━━ Records for the task

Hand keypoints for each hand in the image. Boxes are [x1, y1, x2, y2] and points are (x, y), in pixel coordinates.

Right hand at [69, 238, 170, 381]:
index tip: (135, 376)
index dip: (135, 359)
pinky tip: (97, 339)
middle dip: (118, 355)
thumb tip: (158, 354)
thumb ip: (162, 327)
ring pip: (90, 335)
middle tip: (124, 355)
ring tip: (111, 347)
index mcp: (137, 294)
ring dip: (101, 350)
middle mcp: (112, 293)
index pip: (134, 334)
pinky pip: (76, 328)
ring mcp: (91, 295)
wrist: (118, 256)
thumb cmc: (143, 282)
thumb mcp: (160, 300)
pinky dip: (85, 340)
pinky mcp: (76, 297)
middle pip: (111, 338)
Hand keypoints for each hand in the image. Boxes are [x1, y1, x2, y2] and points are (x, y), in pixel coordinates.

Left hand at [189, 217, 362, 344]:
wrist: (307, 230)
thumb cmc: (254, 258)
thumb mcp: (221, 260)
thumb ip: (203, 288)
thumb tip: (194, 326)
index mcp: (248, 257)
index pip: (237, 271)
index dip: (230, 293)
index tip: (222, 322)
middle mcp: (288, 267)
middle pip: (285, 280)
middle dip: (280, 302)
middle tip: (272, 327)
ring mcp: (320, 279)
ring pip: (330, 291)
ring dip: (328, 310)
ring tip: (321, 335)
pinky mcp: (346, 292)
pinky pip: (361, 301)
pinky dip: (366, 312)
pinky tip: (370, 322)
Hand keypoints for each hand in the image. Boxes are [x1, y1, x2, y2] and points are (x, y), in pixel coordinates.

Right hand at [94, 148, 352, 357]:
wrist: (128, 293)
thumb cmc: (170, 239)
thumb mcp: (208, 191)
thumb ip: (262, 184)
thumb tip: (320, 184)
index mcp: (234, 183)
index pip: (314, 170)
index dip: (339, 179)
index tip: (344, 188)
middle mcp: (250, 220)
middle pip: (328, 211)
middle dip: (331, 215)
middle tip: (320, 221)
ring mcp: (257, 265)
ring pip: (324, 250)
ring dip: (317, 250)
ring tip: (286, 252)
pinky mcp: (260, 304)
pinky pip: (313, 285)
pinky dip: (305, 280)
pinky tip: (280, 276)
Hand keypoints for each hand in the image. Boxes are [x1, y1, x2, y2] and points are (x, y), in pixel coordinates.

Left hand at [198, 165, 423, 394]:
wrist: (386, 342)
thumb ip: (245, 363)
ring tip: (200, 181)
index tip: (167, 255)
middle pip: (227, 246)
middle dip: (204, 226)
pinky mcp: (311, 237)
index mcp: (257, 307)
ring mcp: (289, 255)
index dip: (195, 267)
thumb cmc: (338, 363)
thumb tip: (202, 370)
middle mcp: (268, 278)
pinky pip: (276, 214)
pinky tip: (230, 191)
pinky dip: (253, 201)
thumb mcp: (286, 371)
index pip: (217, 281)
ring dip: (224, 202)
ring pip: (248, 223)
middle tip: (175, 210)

━━━━

Of all the entries above, output exactly the lines between the one holding "middle tip: (124, 355)" and the one holding "pinky tip: (370, 322)", inclusive.

Answer below:
middle tip: (124, 355)
ring tip: (111, 347)
index mcp: (137, 294)
ring dip: (101, 350)
middle mcp: (112, 293)
index pip: (134, 334)
pinky pip: (76, 328)
ring mcp: (91, 295)
wrist: (118, 256)
thumb cmc: (143, 282)
thumb mcp: (160, 300)
pinky dip: (85, 340)
pinky mcp: (76, 297)
middle pip: (111, 338)
Hand keypoints for each hand in the image. Boxes are [x1, y1, x2, y2] and points are (x, y), in pixel coordinates.

Left hand at [189, 217, 362, 344]:
wrist: (307, 230)
thumb cmc: (254, 258)
thumb mcp: (221, 260)
thumb ip: (203, 288)
thumb tip: (194, 326)
index mcp: (248, 257)
index pip: (237, 271)
index dip: (230, 293)
index tip: (222, 322)
middle mcp: (288, 267)
middle pip: (285, 280)
middle dip: (280, 302)
middle tip: (272, 327)
ring mcp: (320, 279)
ring pip: (330, 291)
ring dip: (328, 310)
ring tip: (321, 335)
pinky mcp: (346, 292)
pinky pip: (361, 301)
pinky dip: (366, 312)
pinky tip: (370, 322)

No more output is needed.